Nachdem mir der Name der Autorin von Der Sommer, in dem Einstein verschwand bekannt vorkam, wirkte ein Krimi interessant: Berechtigt oder zu früh gefreut?
Was als Ausflug ins Naturhistorische Museum beginnt, endet im Drama, denn Alice, die neunjährige Tochter der Familie Guldin verschwindet. Spuren sind schwer bis nicht zu finden, da das Kindermädchen der Guldins offenbar mit insgesamt fünf Kindern überfordert ist. Betraut mit den Ermittlungen wird Nils Gunnarsson, der in den (wortwörtlichen) Tiefen des Museums auf Spurensuche geht und sich in einem Wettrennen mit der Zeit wiederfindet.

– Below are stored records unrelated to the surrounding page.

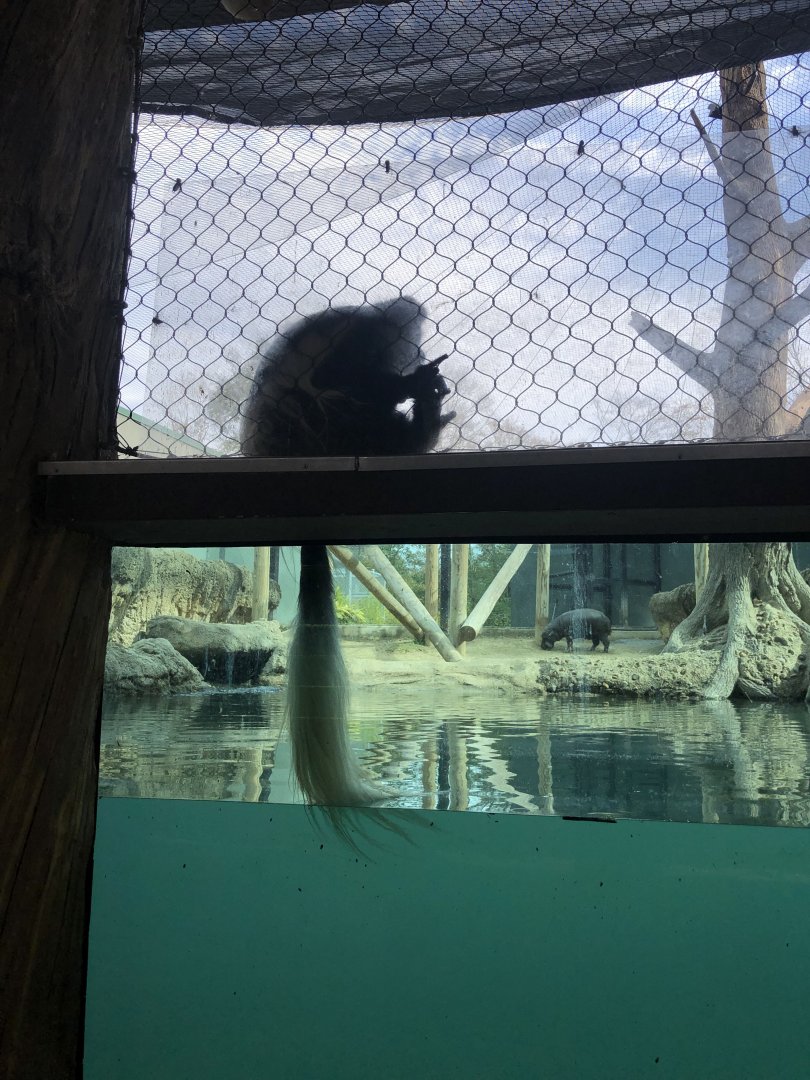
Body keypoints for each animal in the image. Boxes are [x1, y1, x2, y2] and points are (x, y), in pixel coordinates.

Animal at [241, 298, 455, 807]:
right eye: (410, 340)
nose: (416, 354)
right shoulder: (364, 338)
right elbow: (343, 374)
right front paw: (413, 383)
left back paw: (426, 422)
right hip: (319, 426)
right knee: (340, 397)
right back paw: (420, 423)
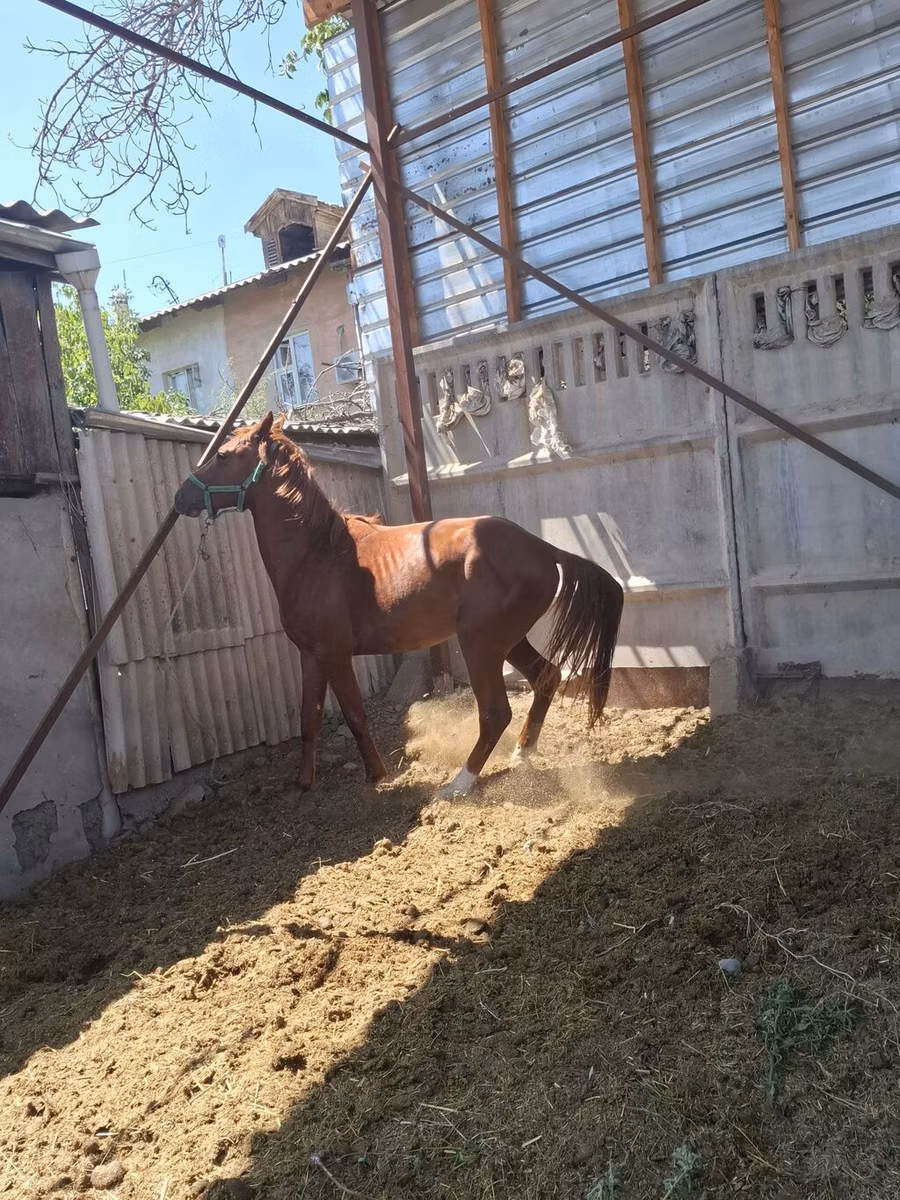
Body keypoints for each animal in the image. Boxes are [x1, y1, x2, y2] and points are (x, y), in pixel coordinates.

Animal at [174, 412, 624, 797]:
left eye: (223, 455)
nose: (181, 498)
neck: (318, 554)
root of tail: (542, 548)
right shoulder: (310, 654)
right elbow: (308, 718)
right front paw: (303, 782)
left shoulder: (335, 653)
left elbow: (355, 714)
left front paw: (378, 775)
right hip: (508, 641)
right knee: (546, 677)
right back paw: (522, 753)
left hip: (481, 645)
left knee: (496, 712)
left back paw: (458, 785)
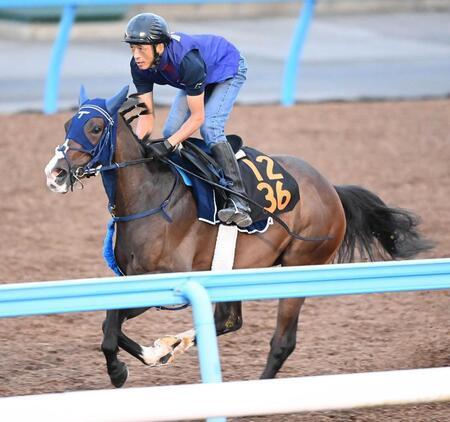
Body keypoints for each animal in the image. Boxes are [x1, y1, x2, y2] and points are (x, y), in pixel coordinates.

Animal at [44, 86, 430, 390]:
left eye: (95, 127)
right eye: (66, 125)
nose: (55, 173)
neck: (149, 197)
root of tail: (331, 189)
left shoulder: (167, 282)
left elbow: (110, 328)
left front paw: (122, 369)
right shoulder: (133, 278)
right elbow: (109, 324)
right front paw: (152, 354)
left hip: (299, 267)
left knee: (282, 341)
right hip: (235, 269)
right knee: (228, 320)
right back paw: (171, 345)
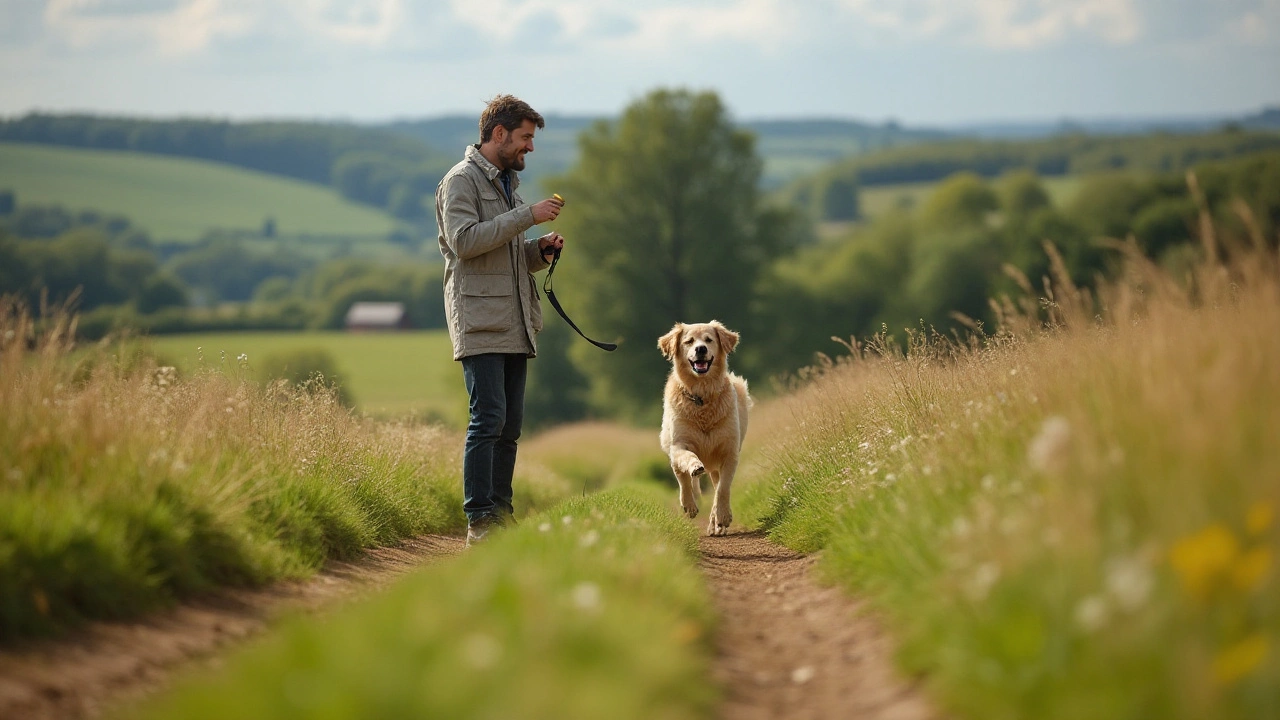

Mehr soll zur Handlung gar nicht gesagt sein. Dass die Geschichte Teil einer Reihe um Nils Gunnarsson ist, wurde mir erst beim Lesen klar allerdings kommt man auch ohne deren Kenntnis klar. Da dieser Krimi im Jahr 1926 spielt, sollte man sich von der Idee des heute typischen skandinavischen Krimis und dem dort üblichen Ermittlungs- bzw. Geschehenstempo verabschieden: Hier geht es zeitgemäß langsamer zu. Wo der Klappentext auf Museumsgänge und -exponate als merkwürdige Elemente verweist, ist es während des Lesens eher die Familie, die merkwürdig scheint: Dass eine Mutter von fünf Kindern vorwiegend im Bett liegt, wirkt auf den ersten Blick noch plausibel schnell wird aber klar, dass nicht die üblicherweise erwartbaren Erklärungen dafür vorliegen, sondern dass bei Familie Guldin etwas faul ist. Der wenig sympathische Vater wirkt, als belaste ihn das Verschwinden der Tochter kaum bis nicht, wofür man während des Lesens ebenfalls nach Erklärungen sucht. Das erst 16-jährige Kindermädchen Maj ist eigentlich nur damit beschäftigt, alles am Laufen zu halten, sodass Hinweise auf Alices Verbleib nur ihr jüngerer Bruder gibt, die die Ermittelnden (Nils bekommt Unterstützung von seiner Ex Ellen, einer Journalistin, die natürlich einen anderen Ermittlungsstil verfolgt) erstmal einordnen müssen, leichter fällt einem das wohl als Leser, der schnell nach Bezügen zum Titel sucht. Auch bei Alice gab es sonderbare Veränderungen (die man heutzutage vielleicht auf Vorpubertät schöbe in den 1920er Jahren jedoch eher nicht). Zwar gibt es Ermittlungsansätze, zwischen denen es aber keine Zusammenhänge zu geben scheint, sondern lediglich Lügen, Geheimnisse, Unklarheiten; man weiß fast bis zum Ende nicht, was da gespielt wird. Dieser Umstand kreiert in Verbindung mit zahlreichen Schilderungen aus dem Museum (vor allem die Dioramen, die in noch ältere naturhistorische Zeiten zurückverweisen) eine düstere Atmosphäre, in der die Autorin ihre Leserschaft vorwiegend selbst rätseln lässt. Der Schreibstil ist weitgehend flüssig lesbar, wenngleich stellenweise altertümelnd. Insgesamt ist Im Finsterwald spannend, aber eher psychologisch spannend als durch die Geschehnisse selbst und nicht durchweg, denn die Geschichte hat Längen. 3,5 gerade noch aufgerundete Sterne.